## Task description
Extract each line of the records that contains the string "Сандо". Case counts, so only lines with that same capitalization qualify.

## Task data
···

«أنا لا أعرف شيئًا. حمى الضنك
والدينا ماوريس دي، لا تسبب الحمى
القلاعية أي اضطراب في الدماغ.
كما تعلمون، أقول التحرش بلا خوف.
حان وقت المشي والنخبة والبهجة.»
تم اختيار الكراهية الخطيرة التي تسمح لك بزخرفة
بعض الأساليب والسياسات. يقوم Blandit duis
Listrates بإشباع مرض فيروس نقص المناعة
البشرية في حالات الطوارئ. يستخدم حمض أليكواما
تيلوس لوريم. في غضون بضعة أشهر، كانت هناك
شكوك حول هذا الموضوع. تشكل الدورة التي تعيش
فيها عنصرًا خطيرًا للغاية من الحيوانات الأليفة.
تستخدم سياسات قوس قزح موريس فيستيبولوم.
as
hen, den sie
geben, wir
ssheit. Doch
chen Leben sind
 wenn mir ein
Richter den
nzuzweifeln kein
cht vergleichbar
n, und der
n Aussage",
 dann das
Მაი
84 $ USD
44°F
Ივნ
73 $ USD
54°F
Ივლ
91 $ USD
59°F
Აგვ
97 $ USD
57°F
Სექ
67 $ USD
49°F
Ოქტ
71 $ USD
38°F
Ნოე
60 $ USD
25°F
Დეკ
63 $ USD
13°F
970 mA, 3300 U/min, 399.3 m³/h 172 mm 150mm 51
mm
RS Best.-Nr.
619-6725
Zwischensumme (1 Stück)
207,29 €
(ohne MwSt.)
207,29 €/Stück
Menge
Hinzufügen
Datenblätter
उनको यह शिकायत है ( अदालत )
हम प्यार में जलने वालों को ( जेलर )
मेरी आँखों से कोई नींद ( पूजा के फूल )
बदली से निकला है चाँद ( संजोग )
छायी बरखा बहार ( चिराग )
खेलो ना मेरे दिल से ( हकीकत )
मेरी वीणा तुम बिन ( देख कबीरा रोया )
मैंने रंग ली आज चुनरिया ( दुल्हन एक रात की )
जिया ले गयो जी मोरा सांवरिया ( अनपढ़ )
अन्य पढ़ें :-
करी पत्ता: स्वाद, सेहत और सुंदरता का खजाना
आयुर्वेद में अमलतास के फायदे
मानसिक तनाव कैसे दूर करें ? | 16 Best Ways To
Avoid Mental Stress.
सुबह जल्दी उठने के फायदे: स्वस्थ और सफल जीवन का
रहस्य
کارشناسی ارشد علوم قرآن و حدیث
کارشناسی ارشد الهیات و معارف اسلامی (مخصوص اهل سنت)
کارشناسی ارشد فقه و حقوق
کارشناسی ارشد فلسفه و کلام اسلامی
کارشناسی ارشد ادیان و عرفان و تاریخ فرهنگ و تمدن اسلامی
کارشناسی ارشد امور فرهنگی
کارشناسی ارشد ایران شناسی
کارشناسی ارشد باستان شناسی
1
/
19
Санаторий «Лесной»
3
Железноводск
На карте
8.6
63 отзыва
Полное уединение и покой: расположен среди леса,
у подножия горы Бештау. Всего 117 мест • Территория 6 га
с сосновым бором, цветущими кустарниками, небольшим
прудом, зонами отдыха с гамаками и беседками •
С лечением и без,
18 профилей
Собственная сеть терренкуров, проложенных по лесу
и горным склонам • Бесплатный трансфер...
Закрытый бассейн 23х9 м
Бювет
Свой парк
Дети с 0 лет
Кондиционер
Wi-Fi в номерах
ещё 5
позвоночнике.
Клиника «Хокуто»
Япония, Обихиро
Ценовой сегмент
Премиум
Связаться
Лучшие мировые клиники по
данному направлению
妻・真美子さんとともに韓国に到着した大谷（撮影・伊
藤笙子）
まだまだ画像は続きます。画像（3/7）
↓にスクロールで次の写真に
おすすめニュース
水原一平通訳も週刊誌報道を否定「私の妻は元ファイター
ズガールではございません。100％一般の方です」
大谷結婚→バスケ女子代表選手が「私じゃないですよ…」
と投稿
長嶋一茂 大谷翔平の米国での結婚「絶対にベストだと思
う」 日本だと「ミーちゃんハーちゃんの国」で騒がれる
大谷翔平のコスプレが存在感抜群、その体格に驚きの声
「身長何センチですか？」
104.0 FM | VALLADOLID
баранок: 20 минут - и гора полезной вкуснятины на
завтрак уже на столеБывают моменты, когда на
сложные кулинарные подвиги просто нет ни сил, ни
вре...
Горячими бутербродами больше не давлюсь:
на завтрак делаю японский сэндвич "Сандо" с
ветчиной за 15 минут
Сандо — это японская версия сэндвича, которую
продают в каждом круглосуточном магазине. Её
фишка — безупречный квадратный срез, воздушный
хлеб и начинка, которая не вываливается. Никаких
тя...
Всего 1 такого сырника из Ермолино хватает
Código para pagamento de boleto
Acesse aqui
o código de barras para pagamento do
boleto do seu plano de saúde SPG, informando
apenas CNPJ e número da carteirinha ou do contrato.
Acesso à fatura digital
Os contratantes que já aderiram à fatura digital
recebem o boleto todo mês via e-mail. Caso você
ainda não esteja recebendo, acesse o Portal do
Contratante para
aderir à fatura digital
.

···

## Your response
на завтрак делаю японский сэндвич "Сандо" с
Сандо — это японская версия сэндвича, которую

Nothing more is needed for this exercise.